Dass die regionale Vernetzung auch im letzten Jahr erfolgreich fortgeschritten ist, zeigten die Berichte aus sechs hessischen Regionen. In Diskussionen und Workshops wurden weitere Unterstützungsangebote und Strukturen zur Verbesserung der Arbeit erörtert. Ein mögliches Unterstützungsangebot können Regionale Hospiz- und Palliativkonferenzen (RHPK) sein, die von gemeinsamen Arbeitsgruppen aus Vertretern örtlicher Gesundheitsämter, Bezirksärztekammern der Landesärztekammer, der LAG Hospize und der KASA getragen werden sollen.

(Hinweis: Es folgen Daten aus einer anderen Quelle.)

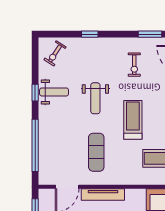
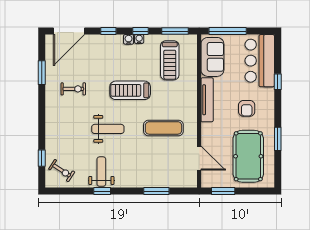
window: (90, 34) -> (42, 158), moved
window: (35, 145) -> (156, 191), width x0.47
tv unit: (103, 195) -> (207, 100), moved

Ihre Aufgabe wird es sein, die vorhandenen Strukturen in den Regionen zu beraten, zu unterstützen und die Kommunikation in der Versorgung zu fördern. Die Teilnehmer der 4. Fachtagung waren sich darin einig, dass es zukünftig darauf ankommen muss, auch in den ländlichen Regionen Hessens nachhaltige Strukturen zu schaffen, wie sie in den Ballungsgebieten bereits existieren. Zugleich soll der Kreis der Menschen, die sich im Bereich der hospizlichen und palliativen Versorgung engagieren, erweitert werden.